You’ll need to use soft skills—“people skills.” If you lack hard skills, your wealth managers should have the expertise you need, but you can’t hire someone to handle your family relationships for you!
Soft skills are harder to observe and quantify than hard skills. they have to do with how people relate to each other: communicating, listening, giving feedback, cooperating, solving problems, contributing ideas, and resolving conflict.
Part of protecting your family’s wealth for future generations will require that you regularly practice many soft skills: setting an example; team- building; facilitating dialogue and managing conflict; delegating; coaching, mentoring, and motivating; encouraging innovation and independence; problem-solving and decision making.

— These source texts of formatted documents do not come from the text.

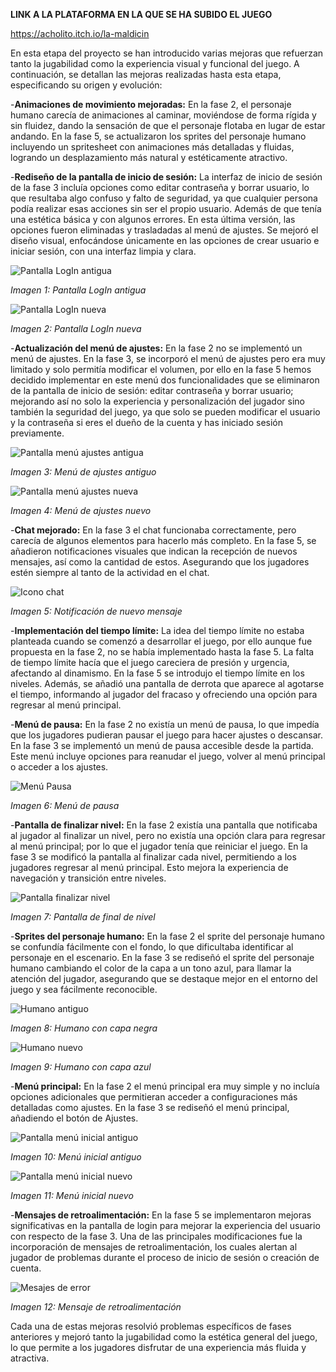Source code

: **LINK A LA PLATAFORMA EN LA QUE SE HA SUBIDO EL JUEGO**  

https://acholito.itch.io/la-maldicin


En esta etapa del proyecto se han introducido varias mejoras que refuerzan tanto la jugabilidad como la experiencia visual y funcional del juego. A continuación, se detallan las mejoras realizadas hasta esta etapa, especificando su origen y evolución:  

  
-**Animaciones de movimiento mejoradas:** En la fase 2, el personaje humano carecía de animaciones al caminar, moviéndose de  forma rígida y sin fluidez, dando la sensación de que el personaje flotaba en lugar de estar andando. En la fase 5, se 
 actualizaron los sprites del personaje humano incluyendo un spritesheet con animaciones más detalladas y fluidas, logrando   un desplazamiento más natural y estéticamente atractivo.  

-**Rediseño de la pantalla de inicio de sesión:** La interfaz de inicio de sesión de la fase 3 incluía opciones como editar contraseña y borrar usuario, lo que resultaba algo confuso y falto de seguridad, ya que cualquier persona podía realizar esas acciones sin ser el propio usuario. Además de que tenía una estética básica y con algunos errores. En esta última versión, las opciones fueron eliminadas y trasladadas al menú de ajustes. Se mejoró el diseño visual, enfocándose únicamente en las opciones de crear usuario e iniciar sesión, con una interfaz limpia y clara.  

![Pantalla LogIn antigua](lamaldicion/src/main/resources/static/imagenesMejoras/Login.png "Pantalla LogIn antigua")  

*Imagen 1: Pantalla LogIn antigua*  

![Pantalla LogIn nueva](lamaldicion/src/main/resources/static/imagenes/Login.png "Pantalla LogIn nueva")  

*Imagen 2: Pantalla LogIn nueva*  


-**Actualización del menú de ajustes:** En la fase 2 no se implementó un menú de ajustes. En la fase 3, se incorporó el menú de ajustes pero era muy limitado y solo permitía modificar el volumen, por ello en la fase 5 hemos decidido implementar en este menú dos funcionalidades que se eliminaron de la pantalla de inicio de sesión: editar contraseña y borrar usuario; mejorando así no solo la experiencia y personalización del jugador sino también la seguridad del juego, ya que solo se pueden modificar el usuario y la contraseña si eres el dueño de la cuenta y has iniciado sesión previamente.  

![Pantalla menú ajustes antigua](lamaldicion/src/main/resources/static/imagenesMejoras/Pantalla_Ajustes.png "Pantalla menú ajustes antigua")  

*Imagen 3: Menú de ajustes antiguo*  

![Pantalla menú ajustes nueva](lamaldicion/src/main/resources/static/imagenes/Pantalla_Ajustes.png "Pantalla menú ajustes nueva")  

*Imagen 4: Menú de ajustes nuevo*  


-**Chat mejorado:** En la fase 3 el chat funcionaba correctamente, pero carecía de algunos elementos para hacerlo más completo. En la fase 5, se añadieron notificaciones visuales que indican la recepción de nuevos mensajes, así como la cantidad de estos. Asegurando que los jugadores estén siempre al tanto de la actividad en el chat.  

![Icono chat](lamaldicion/src/main/resources/static/imagenesMejoras/Notificacion.png "Icono chat")  

*Imagen 5: Notificación de nuevo mensaje*  


-**Implementación del tiempo límite:** La idea del tiempo límite no estaba planteada cuando se comenzó a desarrollar el juego, por ello aunque fue propuesta en la fase 2, no se había implementado hasta la fase 5. La falta de tiempo límite hacía que el juego careciera de presión y urgencia, afectando al dinamismo. En la fase 5 se introdujo el tiempo límite en los niveles. Además, se añadió una pantalla de derrota que aparece al agotarse el tiempo, informando al jugador del fracaso y ofreciendo una opción para regresar al menú principal.  

-**Menú de pausa:** En la fase 2 no existía un menú de pausa, lo que impedía que los jugadores pudieran pausar el juego para hacer ajustes o descansar. En la fase 3 se implementó un menú de pausa accesible desde la partida. Este menú incluye opciones para reanudar el juego, volver al menú principal o acceder a los ajustes.  

![Menú Pausa](lamaldicion/src/main/resources/static/imagenes/Pausa.png "Menú Pausa")

*Imagen 6: Menú de pausa*  


-**Pantalla de finalizar nivel:** En la fase 2 existía una pantalla que notificaba al jugador al finalizar un nivel, pero no existía una opción clara para regresar al menú principal; por lo que el jugador tenía que reiniciar el juego. En la fase 3 se modificó la pantalla al finalizar cada nivel, permitiendo a los jugadores regresar al menú principal. Esto mejora la experiencia de navegación y transición entre niveles.  

![Pantalla finalizar nivel](lamaldicion/src/main/resources/static/imagenesMejoras/Fin.png "Pantalla finalizar nivel")  

*Imagen 7: Pantalla de final de nivel*  


-**Sprites del personaje humano:** En la fase 2 el sprite del personaje humano se confundía fácilmente con el fondo, lo que dificultaba identificar al personaje en el escenario. En la fase 3 se rediseñó el sprite del personaje humano cambiando el color de la capa a un tono azul, para llamar la atención del jugador, asegurando que se destaque mejor en el entorno del juego y sea fácilmente reconocible.  

![Humano antiguo](lamaldicion/src/main/resources/static/imagenesMejoras/HUMANO.png "Humano antiguo")  

*Imagen 8: Humano con capa negra*  

![Humano nuevo](lamaldicion/src/main/resources/static/imagenes/HUMANO.png "Humano nuevo")  

*Imagen 9: Humano con capa azul*  


-**Menú principal:** En la fase 2 el menú principal era muy simple y no incluía opciones adicionales que permitieran acceder a configuraciones más detalladas como ajustes. En la fase 3 se rediseñó el menú principal, añadiendo el botón de Ajustes.  

![Pantalla menú inicial antiguo](lamaldicion/src/main/resources/static/imagenes/Menu_Inicio.png "Pantalla menú inicial antiguo")  

*Imagen 10: Menú inicial antiguo*  

![Pantalla menú inicial nuevo](lamaldicion/src/main/resources/static/imagenes/Menu_Nuevo.png "Pantalla menú inicial nuevo")  

*Imagen 11: Menú inicial nuevo*

-**Mensajes de retroalimentación:** En la fase 5 se implementaron mejoras significativas en la pantalla de login para mejorar la experiencia del usuario con respecto de la fase 3. Una de las principales modificaciones fue la incorporación de mensajes de retroalimentación, los cuales alertan al jugador de problemas durante el proceso de inicio de sesión o creación de cuenta. 

![Mesajes de error](lamaldicion/src/main/resources/static/imagenesMejoras/error.png "Mensajes de error")  

*Imagen 12: Mensaje de retroalimentación*  


Cada una de estas mejoras resolvió problemas específicos de fases anteriores y mejoró tanto la jugabilidad como la estética general del juego, lo que permite a los jugadores disfrutar de una experiencia más fluida y atractiva.

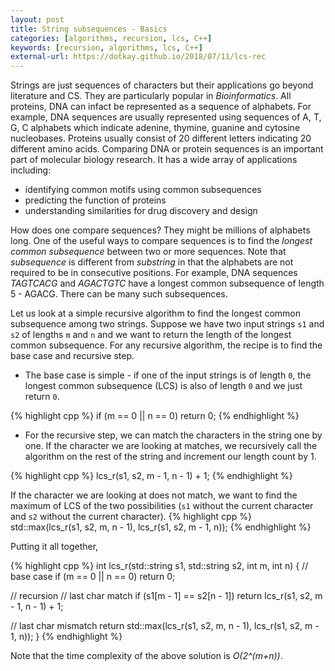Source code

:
 ```yaml
---
layout: post
title: String subsequences - Basics
categories: [algorithms, recursion, lcs, C++]
keywords: [recursion, algorithms, lcs, C++]
external-url: https://dotkay.github.io/2018/07/11/lcs-rec
---
```


Strings are just sequences of characters but their applications go beyond literature and CS. They are particularly popular in *Bioinformatics*. All proteins, DNA can infact be represented as a sequence of alphabets. For example, DNA sequences are usually represented using sequences of A, T, G, C alphabets which indicate adenine, thymine, guanine and cytosine nucleobases. Proteins usually consist of 20 different letters indicating 20 different amino acids. Comparing DNA or protein sequences is an important part of molecular biology research. It has a wide array of applications including:

* identifying common motifs using common subsequences
* predicting the function of proteins
* understanding similarities for drug discovery and design

How does one compare sequences? They might be millions of alphabets long. One of the useful ways to compare sequences is to find the *longest common subsequence* between two or more sequences. Note that *subsequence* is different from *substring* in that the alphabets are not required to be in consecutive positions. For example, DNA sequences *TAGTCACG* and *AGACTGTC* have a longest common subsequence of length 5 - AGACG. There can be many such subsequences.

Let us look at a simple recursive algorithm to find the longest common subsequence among two strings. Suppose we have two input strings `s1` and `s2` of lengths `m` and `n` and we want to return the length of the longest common subsequence. For any recursive algorithm, the recipe is to find the base case and recursive step. 

* The base case is simple - if one of the input strings is of length `0`, the longest common subsequence (LCS) is also of length `0` and we just return `0`.

{% highlight cpp %}
if (m == 0 || n == 0)
   return 0; 
{% endhighlight %}

* For the recursive step, we can match the characters in the string one by one. If the character we are looking at matches, we recursively call the algorithm on the rest of the string and increment our length count by 1. 

{% highlight cpp %}
lcs_r(s1, s2, m - 1, n - 1) + 1;
{% endhighlight %}

  If the character we are looking at does not match, we want to find the maximum of LCS of the two possibilities (`s1` without the current character and `s2` without the current character). 
{% highlight cpp %}
std::max(lcs_r(s1, s2, m, n - 1),
         lcs_r(s1, s2, m - 1, n));
{% endhighlight %}

Putting it all together,

{% highlight cpp %}
int lcs_r(std::string s1, std::string s2, int m, int n)
{
  // base case
  if (m == 0 || n == 0)
    return 0;
  
  // recursion
  // last char match
  if (s1[m - 1] == s2[n - 1])
    return lcs_r(s1, s2, m - 1, n - 1) + 1;

  // last char mismatch
  return std::max(lcs_r(s1, s2, m, n - 1),
                  lcs_r(s1, s2, m - 1, n));
}
{% endhighlight %}

Note that the time complexity of the above solution is *O(2^(m+n))*.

You always want to pass these skills along to the younger generations. Young people learn people skills at school and with their friends, but the primary place where they’ll integrate these skills into their characters is in the home. And the most effective teacher is always your own example!
We all have our individual unique portfolios of people skills; some behaviors may be effective, while others cause problems. None of us are perfect! All families have their share of dysfunction. this means we can expect that conflicts will arrive—and we should prepare for them.

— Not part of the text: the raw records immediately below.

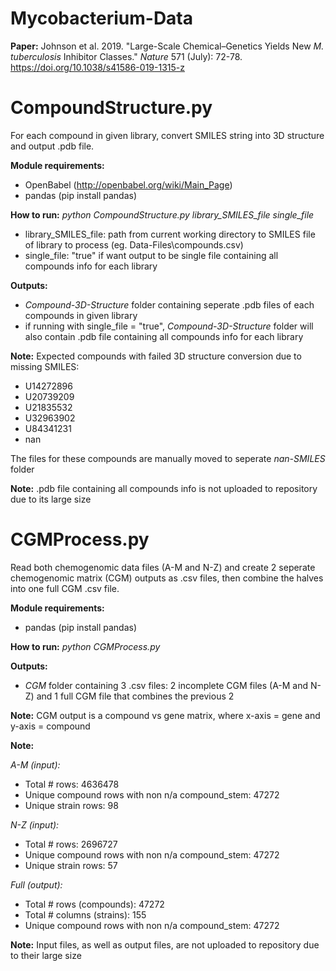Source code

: # Mycobacterium-Data

**Paper:** Johnson et al. 2019. "Large-Scale Chemical–Genetics Yields New *M. tuberculosis* Inhibitor Classes." *Nature* 571 (July): 72-78.
https://doi.org/10.1038/s41586-019-1315-z

# CompoundStructure.py

For each compound in given library, convert SMILES string into 3D structure and output .pdb file.

**Module requirements:**

- OpenBabel (http://openbabel.org/wiki/Main_Page)
- pandas (pip install pandas)

**How to run:** *python CompoundStructure.py library_SMILES_file single_file*
- library_SMILES_file: path from current working directory to SMILES file of library to process (eg. Data-Files\compounds.csv)
- single_file: "true" if want output to be single file containing all compounds info for each library

**Outputs:**
- *Compound-3D-Structure* folder containing seperate .pdb files of each compounds in given library
- if running with single_file = "true", *Compound-3D-Structure* folder will also contain .pdb file containing all compounds info for each library

**Note:**
Expected compounds with failed 3D structure conversion due to missing SMILES:
- U14272896
- U20739209
- U21835532
- U32963902
- U84341231
- nan

The files for these compounds are manually moved to seperate *nan-SMILES* folder

**Note:**
.pdb file containing all compounds info is not uploaded to repository due to its large size

# CGMProcess.py

Read both chemogenomic data files (A-M and N-Z) and create 2 seperate chemogenomic matrix (CGM) outputs as .csv files, then combine the halves into one full CGM .csv file.

**Module requirements:**

- pandas (pip install pandas)

**How to run:** *python CGMProcess.py*

**Outputs:**
- *CGM* folder containing 3 .csv files: 2 incomplete CGM files (A-M and N-Z) and 1 full CGM file that combines the previous 2

**Note:**
CGM output is a compound vs gene matrix, where x-axis = gene and y-axis = compound

**Note:**

*A-M (input):*

- Total # rows: 4636478
- Unique compound rows with non n/a compound_stem: 47272
- Unique strain rows: 98

*N-Z (input):*

- Total # rows: 2696727
- Unique compound rows with non n/a compound_stem: 47272
- Unique strain rows: 57

*Full (output):*

- Total # rows (compounds): 47272
- Total # columns (strains): 155
- Unique compound rows with non n/a compound_stem: 47272

**Note:**
Input files, as well as output files, are not uploaded to repository due to their large size

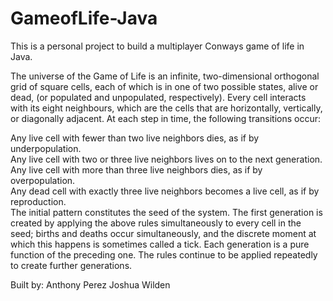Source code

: # GameofLife-Java
This is a personal project to build a multiplayer Conways game of life in Java.

The universe of the Game of Life is an infinite, two-dimensional orthogonal grid of square cells, each of which is in one of 
two possible states, alive or dead, (or populated and unpopulated, respectively). Every cell interacts with its eight neighbours, which are the cells that are horizontally, vertically, or diagonally adjacent. At each step in time, the following transitions occur:

Any live cell with fewer than two live neighbors dies, as if by underpopulation.<br>
Any live cell with two or three live neighbors lives on to the next generation.<br>
Any live cell with more than three live neighbors dies, as if by overpopulation.<br>
Any dead cell with exactly three live neighbors becomes a live cell, as if by reproduction.<br>
The initial pattern constitutes the seed of the system. The first generation is created by applying the above rules simultaneously to every cell in the seed; births and deaths occur simultaneously, and the discrete moment at which this happens is sometimes called a tick.
Each generation is a pure function of the preceding one. The rules continue to be applied repeatedly to create further generations.

Built by:
Anthony Perez
Joshua Wilden
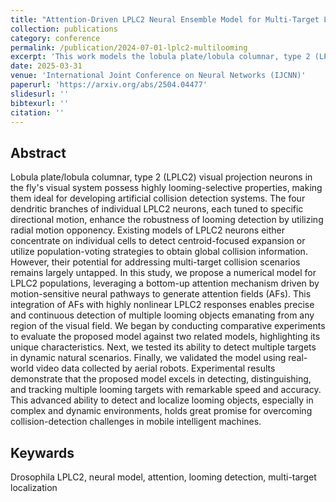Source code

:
 ```yaml
---
title: "Attention-Driven LPLC2 Neural Ensemble Model for Multi-Target Looming Detection and Localization"
collection: publications
category: conference
permalink: /publication/2024-07-01-lplc2-multilooming
excerpt: 'This work models the lobula plate/lobula columnar, type 2 (LPLC2) neural ensemble of fruit fly Drosophila, enabling robust multi-object looming detection and localization via a multi-attention mechanism.'
date: 2025-03-31
venue: 'International Joint Conference on Neural Networks (IJCNN)'
paperurl: 'https://arxiv.org/abs/2504.04477'
slidesurl: ''
bibtexurl: ''
citation: ''
---
```


## Abstract
Lobula plate/lobula columnar, type 2 (LPLC2) visual projection neurons in the fly's visual system possess highly looming-selective properties, making them ideal for developing artificial collision detection systems. The four dendritic branches of individual LPLC2 neurons, each tuned to specific directional motion, enhance the robustness of looming detection by utilizing radial motion opponency. Existing models of LPLC2 neurons either concentrate on individual cells to detect centroid-focused expansion or utilize population-voting strategies to obtain global collision information. However, their potential for addressing multi-target collision scenarios remains largely untapped. In this study, we propose a numerical model for LPLC2 populations, leveraging a bottom-up attention mechanism driven by motion-sensitive neural pathways to generate attention fields (AFs). This integration of AFs with highly nonlinear LPLC2 responses enables precise and continuous detection of multiple looming objects emanating from any region of the visual field. We began by conducting comparative experiments to evaluate the proposed model against two related models, highlighting its unique characteristics. Next, we tested its ability to detect multiple targets in dynamic natural scenarios. Finally, we validated the model using real-world video data collected by aerial robots. Experimental results demonstrate that the proposed model excels in detecting, distinguishing, and tracking multiple looming targets with remarkable speed and accuracy. This advanced ability to detect and localize looming objects, especially in complex and dynamic environments, holds great promise for overcoming collision-detection challenges in mobile intelligent machines.

## Keywards
Drosophila LPLC2, neural model, attention, looming detection, multi-target localization
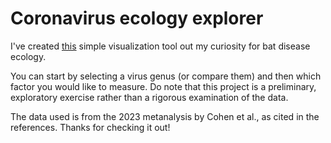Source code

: # Coronavirus ecology explorer

I've created [this](https://coronavirus-bat-ecology.streamlit.app/) simple visualization tool out my curiosity for bat disease ecology. 

You can start by selecting a virus genus (or compare them) and then which factor you would like to measure. Do note that this project is a preliminary, exploratory exercise rather than a rigorous examination of the data. 

The data used is from the 2023 metanalysis by Cohen et al., as cited in the references. Thanks for checking it out!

To do this, you’ll need policies in place to resolve differences and handle difficult issues, before the conflicts occur. The intention of all these policies should always be to support the well-being of your family as the first and foremost priority.

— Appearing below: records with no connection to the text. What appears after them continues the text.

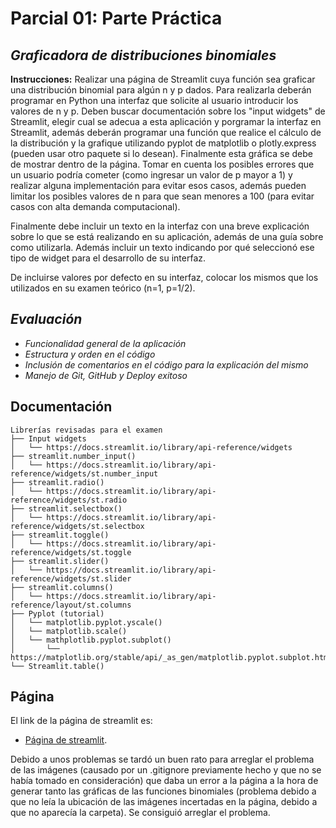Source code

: # Parcial 01: Parte Práctica

## *Graficadora de distribuciones binomiales*
**Instrucciones:** Realizar una página de Streamlit cuya función sea graficar una distribución binomial para algún n y p dados. Para realizarla deberán programar en Python una interfaz que solicite al usuario introducir los valores de n y p. Deben buscar documentación sobre los "input widgets" de Streamlit, elegir cual se adecua a esta aplicación y porgramar la interfaz en Streamlit, además deberán programar una función que realice el cálculo de la distribución y la grafique utilizando pyplot de matplotlib o plotly.express (pueden usar otro paquete si lo desean). Finalmente esta gráfica se debe de mostrar dentro de la página. Tomar en cuenta los posibles errores que un usuario podría cometer (como ingresar un valor de p mayor a 1) y realizar alguna implementación para evitar esos casos, además pueden limitar los posibles valores de n para que sean menores a 100 (para evitar casos con alta demanda computacional).

 Finalmente debe incluir un texto en la interfaz con una breve explicación sobre lo que se está realizando en su aplicación, además de una guía sobre como utilizarla. Además incluir un texto indicando por qué seleccionó ese tipo de widget para el desarrollo de su interfaz.

De incluirse valores por defecto en su interfaz, colocar los mismos que los utilizados en su examen teórico (n=1, p=1/2).

## *Evaluación*
* *Funcionalidad general de la aplicación*
* *Estructura y orden en el código*
* *Inclusión de comentarios en el código para la explicación del mismo*
* *Manejo de Git, GitHub y Deploy exitoso*

## Documentación
```
Librerías revisadas para el examen
├── Input widgets
│   └── https://docs.streamlit.io/library/api-reference/widgets
├── streamlit.number_input()
│   └── https://docs.streamlit.io/library/api-reference/widgets/st.number_input
├── streamlit.radio()
│   └── https://docs.streamlit.io/library/api-reference/widgets/st.radio
├── streamlit.selectbox()
│   └── https://docs.streamlit.io/library/api-reference/widgets/st.selectbox
├── streamlit.toggle()
│   └── https://docs.streamlit.io/library/api-reference/widgets/st.toggle
├── streamlit.slider()
│   └── https://docs.streamlit.io/library/api-reference/widgets/st.slider
├── streamlit.columns()
│   └── https://docs.streamlit.io/library/api-reference/layout/st.columns
├── Pyplot (tutorial)
│   └── matplotlib.pyplot.yscale()
│   └── matplotlib.scale()
│   └── mathplotlib.pyplot.subplot()
│       └── https://matplotlib.org/stable/api/_as_gen/matplotlib.pyplot.subplot.html
└── Streamlit.table()
```
## Página
El link de la página de streamlit es:
* [Página de streamlit](https://f502-parcial01.streamlit.app/).

Debido a unos problemas se tardó un buen rato para arreglar el problema de las imágenes (causado por un .gitignore previamente hecho y que no se había tomado en consideración) que daba un error a la página a la hora de generar tanto las gráficas de las funciones binomiales (problema debido a que no leía la ubicación de las imágenes incertadas en la página, debido a que no aparecía la carpeta). Se consiguió arreglar el problema.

Your family can create committees with the power to resolve such matters—sort of a family board of directors. This committee would decide the course of action and determine whether a family member’s actions were irresponsible or detrimental. It could vest someone else in the family with the power to take care of it.
Here’s where soft skills and hard skills intersect. With a clear understanding of what is important about money to your family, an investment strategy can be shaped that is prudent and tax efficient. this strategy needs to be coherent, integrating all aspects of your wealth management, so that all the advisors involved can make proper recommendations that will meet the needs of the family.
We’ll talk about this more in chapter 5. Hard skills and soft skills need to work together and compliment each other, each in their proper place.
this doesn’t mean, though, that emotion should ever be allowed to rule your investment strategies. Know what your “soft goals” are (the dreams you have for yourself and your family), but then step back and let hard skills do their job without interference from emotions. Emotion by its nature tends to make awful investment decisions. It can lead to investment strategies that are actually contrary to the family’s best interests.
For example, humans have a tendency to fear and resist change—and to hold on to things simply because they’re familiar. Investors sometimes hold on to the stock as if it were a comfortable pair of old jeans.
They have a sentimental attachment to it that may blind them to its actual merit. Sometimes they feel loyal to the memory of a parent who told them, “Never sell that holding! It will always see you through.” Research has also shown that people feel more emotion at the prospect of losing money than they do at the prospect of making money.
this means that they tend to hold on tight to their assets, even though a certain degree of healthy risk could lead to high financial returns.
Any time emotions control investment, the long-term outcome is often out of line with the individual’s true goals. It limits possibilities; you could lose out on a better investment or pass up a chance to live a happier, fuller life. Emotions can blind you to the reality of the situation. they can come between you and a clear understanding of the real meaning of money.